#### Recorded data
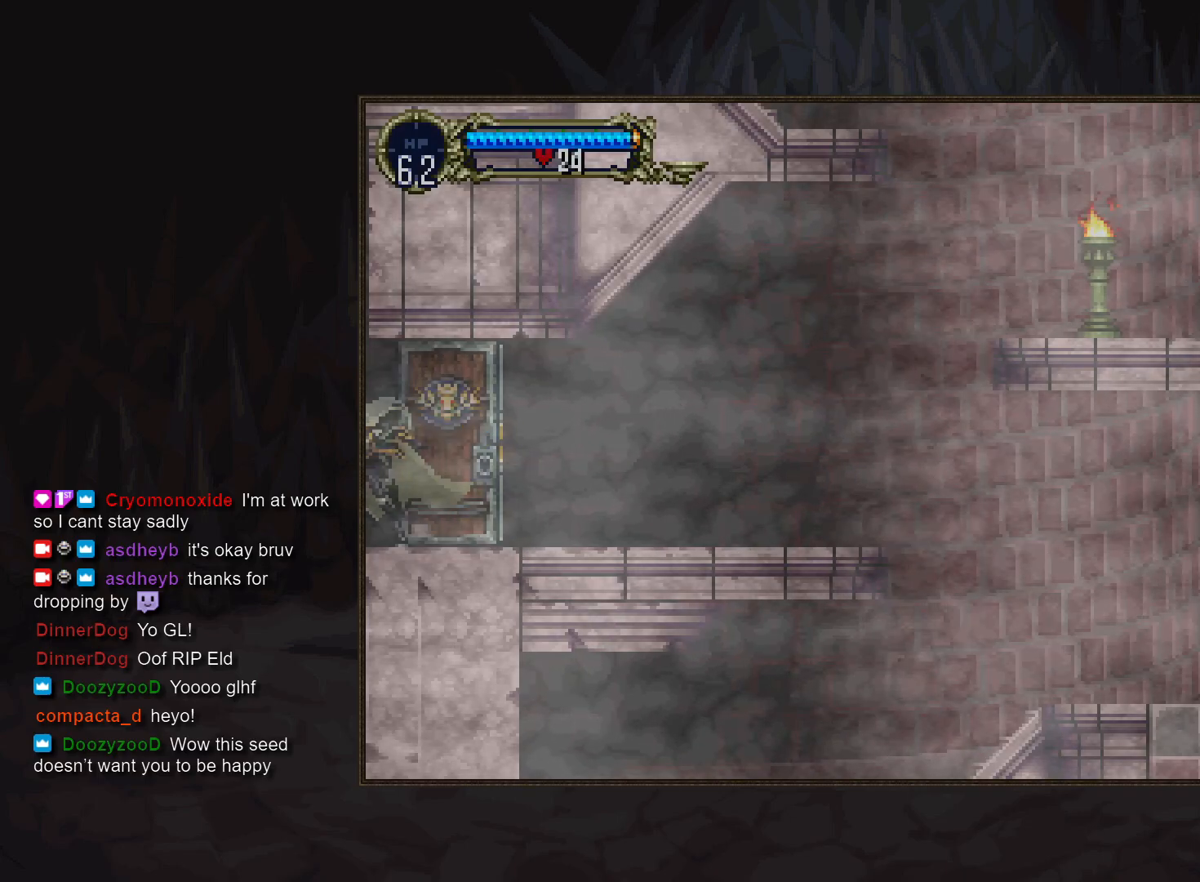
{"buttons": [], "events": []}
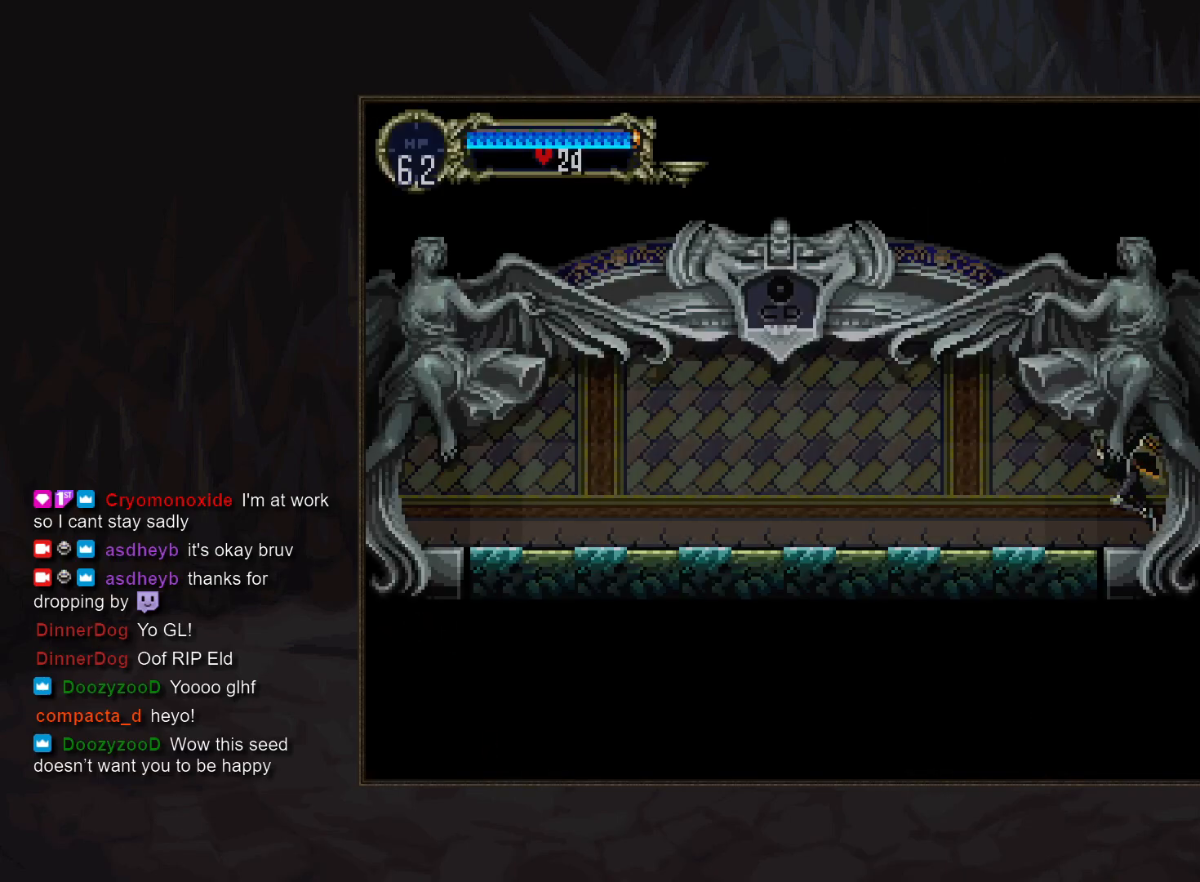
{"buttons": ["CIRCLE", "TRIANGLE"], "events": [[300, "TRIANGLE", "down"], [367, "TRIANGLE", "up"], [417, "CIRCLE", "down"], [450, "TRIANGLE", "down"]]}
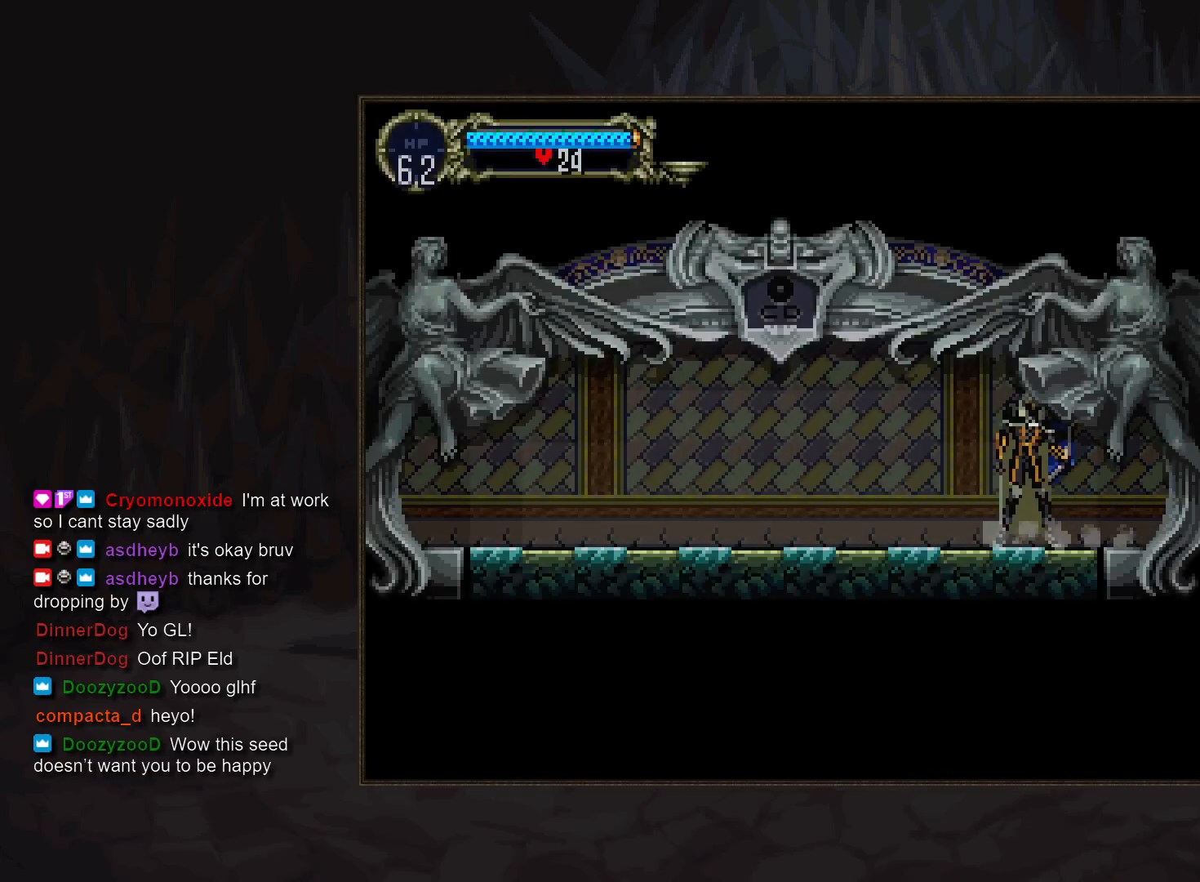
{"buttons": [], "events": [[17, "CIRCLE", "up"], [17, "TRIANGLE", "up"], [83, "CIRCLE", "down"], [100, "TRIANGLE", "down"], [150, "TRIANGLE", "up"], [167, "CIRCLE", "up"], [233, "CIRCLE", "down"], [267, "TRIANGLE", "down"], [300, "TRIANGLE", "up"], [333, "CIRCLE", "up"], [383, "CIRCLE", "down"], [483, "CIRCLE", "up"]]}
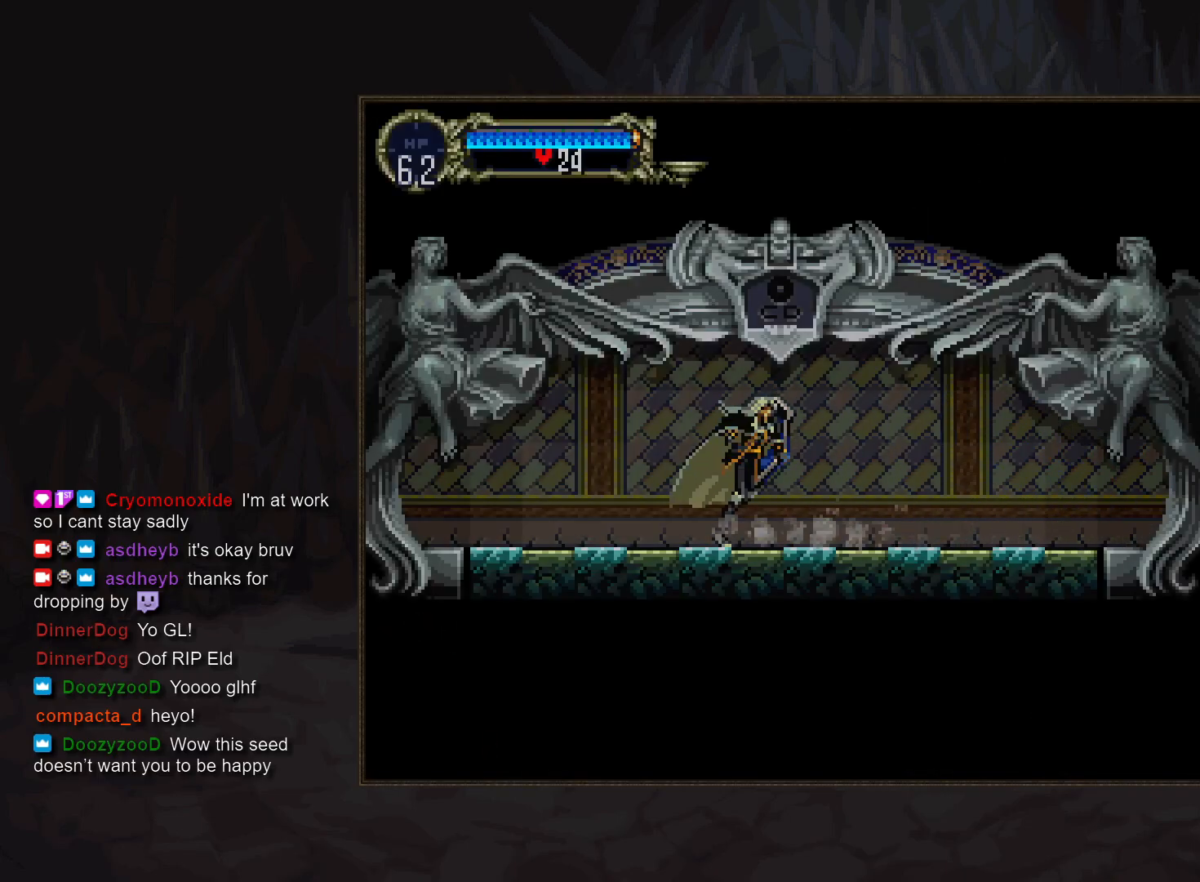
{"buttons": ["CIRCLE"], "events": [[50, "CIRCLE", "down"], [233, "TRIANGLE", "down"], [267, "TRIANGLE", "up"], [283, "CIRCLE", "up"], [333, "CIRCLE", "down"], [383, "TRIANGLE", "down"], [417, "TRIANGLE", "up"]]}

#### Work order
Give the data again word for word, without pictures.

#### Answer for the task
{"buttons": [], "events": []}
{"buttons": ["CIRCLE", "TRIANGLE"], "events": [[300, "TRIANGLE", "down"], [367, "TRIANGLE", "up"], [417, "CIRCLE", "down"], [450, "TRIANGLE", "down"]]}
{"buttons": [], "events": [[17, "CIRCLE", "up"], [17, "TRIANGLE", "up"], [83, "CIRCLE", "down"], [100, "TRIANGLE", "down"], [150, "TRIANGLE", "up"], [167, "CIRCLE", "up"], [233, "CIRCLE", "down"], [267, "TRIANGLE", "down"], [300, "TRIANGLE", "up"], [333, "CIRCLE", "up"], [383, "CIRCLE", "down"], [483, "CIRCLE", "up"]]}
{"buttons": ["CIRCLE"], "events": [[50, "CIRCLE", "down"], [233, "TRIANGLE", "down"], [267, "TRIANGLE", "up"], [283, "CIRCLE", "up"], [333, "CIRCLE", "down"], [383, "TRIANGLE", "down"], [417, "TRIANGLE", "up"]]}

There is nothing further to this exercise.